Sonnenweg Altenkirchen


Erstellt von: Tom - Wanderatlas Redaktion
Streckenlänge: 6 km
Gehzeit o. Pause: 1 Std. 26 Min.
Höhenmeter ca. ↑151m  ↓151m
Der Sonnenweg bei Altenkirchen ist eine Themenwanderung im nördlichen Westerwald

Der Sonnenweg ist eine kurze Rundwanderung nördlich von Altenkirchen, der sich dem Thema Sonne widmet. Dabei ist nicht nur die sonnige Wegführung gemeint, sondern vor allem die sieben Stationen, an denen unterschiedliche Sonnenuhren aufgestellt sind und Schautafeln über das Zentrum unseres Planetensystems informieren. Die Installationen wurden 2004 von örtlichen Schulen eingerichtet.

Startpunkt des Altenkirchener Sonnenwegs ist das Bürgerhaus, das zwischen Isert und Racksen gelegen ist. Hier wird zunächst beschrieben, wie Sonnenuhren generell funktionieren. An der digitalen Sonnenuhr kann man gleich sein neues Wissen praktisch ausprobieren.

Am Südrand von Racksen erreicht man die Sonnenfleck-Uhr und marschiert dann weiter durch weite Wiesenflächen östlich in Richtung Kroppacher Schweiz.

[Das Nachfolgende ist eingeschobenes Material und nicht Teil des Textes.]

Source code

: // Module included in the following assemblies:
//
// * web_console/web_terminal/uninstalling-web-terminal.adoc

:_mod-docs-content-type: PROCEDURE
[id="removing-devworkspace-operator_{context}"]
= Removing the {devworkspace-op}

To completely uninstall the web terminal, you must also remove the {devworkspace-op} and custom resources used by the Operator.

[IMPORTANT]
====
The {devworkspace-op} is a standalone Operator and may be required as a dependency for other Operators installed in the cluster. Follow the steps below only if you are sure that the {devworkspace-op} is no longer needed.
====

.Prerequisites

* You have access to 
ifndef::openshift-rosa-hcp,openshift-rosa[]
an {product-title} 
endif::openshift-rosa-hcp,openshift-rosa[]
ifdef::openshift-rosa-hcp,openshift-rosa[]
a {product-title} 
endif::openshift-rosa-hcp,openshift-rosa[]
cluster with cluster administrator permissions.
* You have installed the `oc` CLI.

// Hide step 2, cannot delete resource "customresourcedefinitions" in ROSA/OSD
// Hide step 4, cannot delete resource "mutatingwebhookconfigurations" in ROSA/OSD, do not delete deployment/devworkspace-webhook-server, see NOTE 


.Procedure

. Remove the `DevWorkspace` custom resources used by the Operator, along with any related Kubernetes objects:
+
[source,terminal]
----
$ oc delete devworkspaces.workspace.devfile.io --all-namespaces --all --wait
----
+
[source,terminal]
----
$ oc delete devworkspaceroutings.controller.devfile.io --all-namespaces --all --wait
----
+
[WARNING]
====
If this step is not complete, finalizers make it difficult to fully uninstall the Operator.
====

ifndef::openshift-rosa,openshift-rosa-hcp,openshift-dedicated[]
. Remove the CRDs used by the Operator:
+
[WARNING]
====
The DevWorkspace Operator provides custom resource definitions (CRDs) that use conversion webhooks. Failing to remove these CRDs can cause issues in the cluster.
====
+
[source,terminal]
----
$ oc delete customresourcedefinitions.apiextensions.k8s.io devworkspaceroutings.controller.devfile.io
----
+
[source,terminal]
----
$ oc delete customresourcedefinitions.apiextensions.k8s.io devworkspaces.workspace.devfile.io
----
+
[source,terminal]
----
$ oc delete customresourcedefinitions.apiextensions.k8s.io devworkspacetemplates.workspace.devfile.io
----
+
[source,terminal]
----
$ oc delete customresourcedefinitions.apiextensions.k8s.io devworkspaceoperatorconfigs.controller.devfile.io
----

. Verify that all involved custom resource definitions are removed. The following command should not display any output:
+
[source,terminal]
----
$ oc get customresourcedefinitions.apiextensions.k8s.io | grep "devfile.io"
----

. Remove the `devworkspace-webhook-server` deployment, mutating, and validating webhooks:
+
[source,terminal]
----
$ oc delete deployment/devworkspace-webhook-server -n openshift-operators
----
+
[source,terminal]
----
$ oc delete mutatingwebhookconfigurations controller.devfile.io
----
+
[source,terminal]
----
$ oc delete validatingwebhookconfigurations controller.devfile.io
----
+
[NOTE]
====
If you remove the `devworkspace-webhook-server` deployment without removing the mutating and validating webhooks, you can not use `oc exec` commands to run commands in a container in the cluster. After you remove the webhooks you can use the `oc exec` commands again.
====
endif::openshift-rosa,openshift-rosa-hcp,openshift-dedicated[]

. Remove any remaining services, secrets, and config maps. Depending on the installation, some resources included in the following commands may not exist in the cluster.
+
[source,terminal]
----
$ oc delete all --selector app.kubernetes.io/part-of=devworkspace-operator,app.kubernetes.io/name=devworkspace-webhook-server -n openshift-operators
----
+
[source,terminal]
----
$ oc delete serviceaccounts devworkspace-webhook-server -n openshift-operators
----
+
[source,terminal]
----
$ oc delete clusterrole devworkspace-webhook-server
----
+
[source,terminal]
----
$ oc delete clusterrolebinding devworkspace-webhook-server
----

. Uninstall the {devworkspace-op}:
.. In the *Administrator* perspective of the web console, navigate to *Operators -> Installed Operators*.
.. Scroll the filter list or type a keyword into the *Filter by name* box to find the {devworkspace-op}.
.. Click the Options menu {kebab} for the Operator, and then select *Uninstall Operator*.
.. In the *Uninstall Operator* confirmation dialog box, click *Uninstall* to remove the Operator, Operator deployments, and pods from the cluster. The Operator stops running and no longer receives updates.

An der Würfelsonnenuhr und der Kopernikus-Uhr vorbei überquert man die Bundesstraße B 256 und kommt wenig später über einen Stichweg zum Aussichtspunkt Sonnenberg. Von hier hat man einen sehr guten Ausblick auf das Nistertal und die weite Hügellandschaft in Richtung Gebhardshain und Bad Marienberg.

In einer Schleife der Großen Nister liegt unmittelbar unter dem Sonnenberg das kleine Dorf Ahlhausen, dessen Bergkuppe früher von Kelten besiedelt war. Ausgrabungen haben hier die frühere Existenz einer Fliehburg nachgewiesen.

Zurück auf dem Sonnenweg trifft man auf die Äquatorring-Sonnenuhr. Sie trägt diesen Namen, weil der Ring mit seiner Zeitablesung genau parallel zum Äquator liegt, der Schattenstab stellt die Erdachse dar, was hier gut nachvollziehbar ist. Nun geht es vorbei an der Horizontalsonnenuhr. Sie ist die einzige Uhr auf dem Weg, deren Ziffernblatt schon auf Sommerzeit eingestellt ist. Bei Winterzeit muss man im Gegensatz zu den anderen Sonnenuhren eine Stunde abziehen um die mitteleuropäische Uhrzeit abzulesen.

Südlich von Isert erreicht man jetzt die letzte Station des Sonnenwegs, die Klappsonnenuhr. Sie dokumentiert, wie der erste Professor für Astronomie – der Österreicher Georg von Peuerbach (1423-61) – die Zeit erfassen konnte. Sein Modell der Klappsonnenuhr setzte für rund 300 Jahre die Maßstäbe im Bau von Sonnenuhren.

Mit einem schönen Blick auf Isert geht es jetzt zurück zum Ausgangspunkt der Tour. Dabei fällt linkerhand ein altes Bruchsteinhaus ins Auge. Es wurde 1868 als Schulhaus für die umliegenden Dörfer erbaut. Von 1923-34 leitete hier Wilhelm Kircher eine ländliche Versuchsschule, die unter dem Namen „Haus in der Sonne“ international bekannt wurde. Kirche führte hier u.a. Projektunterricht und die Nutzung neuer Medien – damals Radio – ein. So wurde bereits 1930 aus dem Haus in der Sonne eine Live-Sendung von Schülern übertragen.